Certain words of Anne Bradford filled her with vague misgiving.

"You cannot do it, my dear. Your little economies are only affectation. The real struggle you cannot possibly understand."

"But," pleaded Helen, "I am so sorry for these women."

"Doubtless they are sorry for you." The little artist set her lips firmly together. "If I have any grip on my art, it is because I have to fight for it. Thank Heaven for the things that are hard!"

Helen grieved much over Anne's lack of sympathy.

"Miss Bradford makes me feel as if nothing were worth while," she said mournfully, one day, to Mr. Stanton. He had overtaken her as she crossed the park, in the late afternoon. All about them lay deep snow. Above, the bare tree branches stood out against broken purple clouds. There were gleaming lights in far-away shop-windows, and in the crawling electric cars.

"Never mind. It is all worth while," said the young man reassuringly.

"Isn't Miss Bradford rather blind to the ideal aspects of things?"

"Some things," answered Howard grimly, "and given to over-idealizing in others."

There was one small person whom Helen was able to reach and influence. This was Annabel. The child loved Miss Wistar. The sealskin cape had touched a chord in her nature that nothing had ever touched before. Helen had begun to teach her in the evenings. Annabel cast about in her mind for some way of showing her gratitude to her benefactor.

"What do you s'pose I heard Mr. Stanton say the other day?" she asked suddenly, on the night of the third lesson.
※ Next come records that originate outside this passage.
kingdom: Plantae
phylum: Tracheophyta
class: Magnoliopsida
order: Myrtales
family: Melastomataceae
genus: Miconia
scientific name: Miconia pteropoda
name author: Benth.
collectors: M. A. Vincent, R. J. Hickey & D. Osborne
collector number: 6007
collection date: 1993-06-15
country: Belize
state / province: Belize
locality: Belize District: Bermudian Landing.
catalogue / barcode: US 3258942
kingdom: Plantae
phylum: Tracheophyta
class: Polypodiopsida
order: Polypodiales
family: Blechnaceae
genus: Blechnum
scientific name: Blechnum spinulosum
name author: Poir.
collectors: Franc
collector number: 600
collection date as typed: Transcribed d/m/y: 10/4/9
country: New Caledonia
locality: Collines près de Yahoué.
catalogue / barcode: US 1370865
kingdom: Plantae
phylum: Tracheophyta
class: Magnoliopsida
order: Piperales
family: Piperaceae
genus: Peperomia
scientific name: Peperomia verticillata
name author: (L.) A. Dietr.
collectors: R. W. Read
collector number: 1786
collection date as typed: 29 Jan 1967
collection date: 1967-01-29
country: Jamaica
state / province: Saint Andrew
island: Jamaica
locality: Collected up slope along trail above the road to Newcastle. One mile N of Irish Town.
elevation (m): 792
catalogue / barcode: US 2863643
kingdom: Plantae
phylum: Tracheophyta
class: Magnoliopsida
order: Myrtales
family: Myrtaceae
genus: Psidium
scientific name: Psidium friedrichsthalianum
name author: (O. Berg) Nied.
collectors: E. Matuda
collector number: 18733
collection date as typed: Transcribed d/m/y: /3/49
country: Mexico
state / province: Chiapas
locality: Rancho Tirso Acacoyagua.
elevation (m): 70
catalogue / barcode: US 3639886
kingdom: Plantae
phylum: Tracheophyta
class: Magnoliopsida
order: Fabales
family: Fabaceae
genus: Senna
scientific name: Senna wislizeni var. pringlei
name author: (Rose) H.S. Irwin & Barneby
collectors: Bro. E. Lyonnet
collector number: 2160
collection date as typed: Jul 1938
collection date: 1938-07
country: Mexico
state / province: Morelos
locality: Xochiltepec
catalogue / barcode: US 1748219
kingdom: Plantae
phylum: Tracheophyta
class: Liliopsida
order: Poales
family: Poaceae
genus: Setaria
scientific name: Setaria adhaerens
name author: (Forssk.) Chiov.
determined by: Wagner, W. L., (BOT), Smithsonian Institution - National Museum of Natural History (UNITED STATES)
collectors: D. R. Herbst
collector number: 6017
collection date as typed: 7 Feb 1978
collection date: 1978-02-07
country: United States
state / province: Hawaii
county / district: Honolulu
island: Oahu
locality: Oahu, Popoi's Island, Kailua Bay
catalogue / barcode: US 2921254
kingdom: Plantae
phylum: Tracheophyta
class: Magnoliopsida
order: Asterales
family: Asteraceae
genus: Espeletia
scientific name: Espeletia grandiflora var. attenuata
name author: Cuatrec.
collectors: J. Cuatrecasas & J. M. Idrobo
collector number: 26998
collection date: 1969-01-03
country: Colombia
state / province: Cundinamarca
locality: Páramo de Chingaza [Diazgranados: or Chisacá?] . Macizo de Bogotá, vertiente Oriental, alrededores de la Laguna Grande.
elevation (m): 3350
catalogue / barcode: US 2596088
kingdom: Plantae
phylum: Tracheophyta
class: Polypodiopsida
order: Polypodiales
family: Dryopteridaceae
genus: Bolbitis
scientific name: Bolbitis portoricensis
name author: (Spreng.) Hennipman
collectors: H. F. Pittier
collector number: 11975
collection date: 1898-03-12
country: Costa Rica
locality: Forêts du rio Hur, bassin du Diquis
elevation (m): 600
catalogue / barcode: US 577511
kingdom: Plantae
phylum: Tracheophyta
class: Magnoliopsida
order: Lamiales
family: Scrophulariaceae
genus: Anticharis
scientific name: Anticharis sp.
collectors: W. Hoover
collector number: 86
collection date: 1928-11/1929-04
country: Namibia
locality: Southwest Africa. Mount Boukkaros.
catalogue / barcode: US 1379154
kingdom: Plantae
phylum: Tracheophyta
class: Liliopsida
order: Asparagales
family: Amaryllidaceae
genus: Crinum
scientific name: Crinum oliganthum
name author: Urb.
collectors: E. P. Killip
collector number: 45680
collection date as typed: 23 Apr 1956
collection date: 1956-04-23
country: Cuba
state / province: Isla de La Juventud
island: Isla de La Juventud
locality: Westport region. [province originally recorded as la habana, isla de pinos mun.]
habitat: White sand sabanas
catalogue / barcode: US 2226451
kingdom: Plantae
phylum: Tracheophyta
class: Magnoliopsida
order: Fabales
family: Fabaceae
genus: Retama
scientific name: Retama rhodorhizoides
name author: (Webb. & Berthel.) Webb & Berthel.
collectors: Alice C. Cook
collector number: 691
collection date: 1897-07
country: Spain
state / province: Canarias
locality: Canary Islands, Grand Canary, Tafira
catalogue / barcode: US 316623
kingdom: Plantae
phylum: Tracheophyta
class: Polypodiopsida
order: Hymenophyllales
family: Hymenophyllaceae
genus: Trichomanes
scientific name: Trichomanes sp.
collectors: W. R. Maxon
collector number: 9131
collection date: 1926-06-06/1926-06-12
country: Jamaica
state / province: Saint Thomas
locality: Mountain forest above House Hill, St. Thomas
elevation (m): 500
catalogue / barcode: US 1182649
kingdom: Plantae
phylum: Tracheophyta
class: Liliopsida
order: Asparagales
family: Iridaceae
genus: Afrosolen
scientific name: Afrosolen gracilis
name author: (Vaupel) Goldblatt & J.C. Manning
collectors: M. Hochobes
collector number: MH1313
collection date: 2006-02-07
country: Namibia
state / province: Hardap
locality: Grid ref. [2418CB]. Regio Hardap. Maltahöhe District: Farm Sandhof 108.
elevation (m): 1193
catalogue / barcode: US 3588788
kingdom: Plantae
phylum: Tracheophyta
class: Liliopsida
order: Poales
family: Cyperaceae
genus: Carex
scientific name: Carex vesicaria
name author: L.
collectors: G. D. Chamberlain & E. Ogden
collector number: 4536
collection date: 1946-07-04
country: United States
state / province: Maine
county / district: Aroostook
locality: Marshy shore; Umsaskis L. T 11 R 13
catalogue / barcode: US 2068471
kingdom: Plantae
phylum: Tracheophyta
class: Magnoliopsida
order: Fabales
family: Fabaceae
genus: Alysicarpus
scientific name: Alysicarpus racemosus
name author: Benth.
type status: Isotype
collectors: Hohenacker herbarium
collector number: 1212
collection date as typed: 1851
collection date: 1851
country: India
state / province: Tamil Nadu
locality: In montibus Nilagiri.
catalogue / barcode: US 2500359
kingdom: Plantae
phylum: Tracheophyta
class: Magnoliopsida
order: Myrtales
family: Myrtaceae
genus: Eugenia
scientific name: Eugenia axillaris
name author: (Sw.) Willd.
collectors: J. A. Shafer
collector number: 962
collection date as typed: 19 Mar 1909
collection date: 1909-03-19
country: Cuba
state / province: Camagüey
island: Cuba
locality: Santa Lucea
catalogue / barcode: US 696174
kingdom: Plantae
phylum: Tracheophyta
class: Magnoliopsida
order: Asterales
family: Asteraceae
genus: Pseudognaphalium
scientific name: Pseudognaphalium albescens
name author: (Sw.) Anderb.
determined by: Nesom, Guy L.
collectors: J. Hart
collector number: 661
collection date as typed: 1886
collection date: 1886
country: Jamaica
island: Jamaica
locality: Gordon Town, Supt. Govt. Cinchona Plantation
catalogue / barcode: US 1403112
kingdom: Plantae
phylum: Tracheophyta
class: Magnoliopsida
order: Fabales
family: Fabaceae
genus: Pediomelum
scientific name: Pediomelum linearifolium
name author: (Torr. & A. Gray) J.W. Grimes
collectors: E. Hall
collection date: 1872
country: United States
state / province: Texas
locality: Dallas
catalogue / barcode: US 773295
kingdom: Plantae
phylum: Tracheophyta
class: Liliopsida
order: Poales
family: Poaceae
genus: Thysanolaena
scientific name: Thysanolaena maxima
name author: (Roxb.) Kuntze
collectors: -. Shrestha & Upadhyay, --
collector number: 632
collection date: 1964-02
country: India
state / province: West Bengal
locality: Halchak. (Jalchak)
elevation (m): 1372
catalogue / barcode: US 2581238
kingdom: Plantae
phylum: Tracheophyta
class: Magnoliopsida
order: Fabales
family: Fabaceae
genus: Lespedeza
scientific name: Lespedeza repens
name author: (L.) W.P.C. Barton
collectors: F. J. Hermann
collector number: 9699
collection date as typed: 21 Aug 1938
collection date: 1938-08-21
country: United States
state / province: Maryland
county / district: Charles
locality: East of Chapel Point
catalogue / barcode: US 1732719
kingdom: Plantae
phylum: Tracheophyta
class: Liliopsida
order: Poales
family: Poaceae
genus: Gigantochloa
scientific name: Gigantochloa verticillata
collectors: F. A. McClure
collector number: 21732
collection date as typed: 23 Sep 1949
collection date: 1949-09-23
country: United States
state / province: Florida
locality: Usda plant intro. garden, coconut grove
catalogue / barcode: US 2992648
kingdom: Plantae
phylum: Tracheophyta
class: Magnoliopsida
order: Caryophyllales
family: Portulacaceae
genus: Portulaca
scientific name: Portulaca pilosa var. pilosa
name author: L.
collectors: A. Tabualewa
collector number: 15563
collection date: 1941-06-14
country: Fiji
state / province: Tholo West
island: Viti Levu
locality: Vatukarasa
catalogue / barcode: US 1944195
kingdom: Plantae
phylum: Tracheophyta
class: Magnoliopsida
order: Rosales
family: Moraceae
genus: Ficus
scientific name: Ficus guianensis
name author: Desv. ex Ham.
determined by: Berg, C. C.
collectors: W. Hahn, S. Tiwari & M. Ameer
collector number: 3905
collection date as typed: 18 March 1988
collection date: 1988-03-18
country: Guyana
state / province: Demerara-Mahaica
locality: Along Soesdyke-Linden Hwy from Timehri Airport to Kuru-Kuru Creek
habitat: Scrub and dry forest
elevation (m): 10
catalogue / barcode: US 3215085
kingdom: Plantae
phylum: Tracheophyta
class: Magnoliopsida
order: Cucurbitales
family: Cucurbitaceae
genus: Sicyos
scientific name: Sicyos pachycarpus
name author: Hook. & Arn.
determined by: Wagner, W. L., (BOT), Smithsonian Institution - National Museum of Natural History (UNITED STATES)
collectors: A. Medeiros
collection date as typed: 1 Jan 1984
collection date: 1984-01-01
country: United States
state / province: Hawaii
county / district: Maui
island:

Annabel had been slightly bored, and was pining for excitement.

"How can I tell?"

"I was a-coming through the hall. My little brother was ill, and I was taking him some broth. It was chicken broth," said Annabel, with an air of giving circumstantial evidence. "Mr. Stanton's door was open, and I heard him say, 'Helen. O my Helen!'"

"Go on reading," commanded Miss Wistar.

"And then he said, 'Gracious heavens! How can I——'"

Annabel was sent home in disgrace. Miss Wistar sat alone a long time, in the dark, thinking. The child was so pleased with this new bit of fiction that she stopped at Miss Bradford's studio and repeated it, with additions.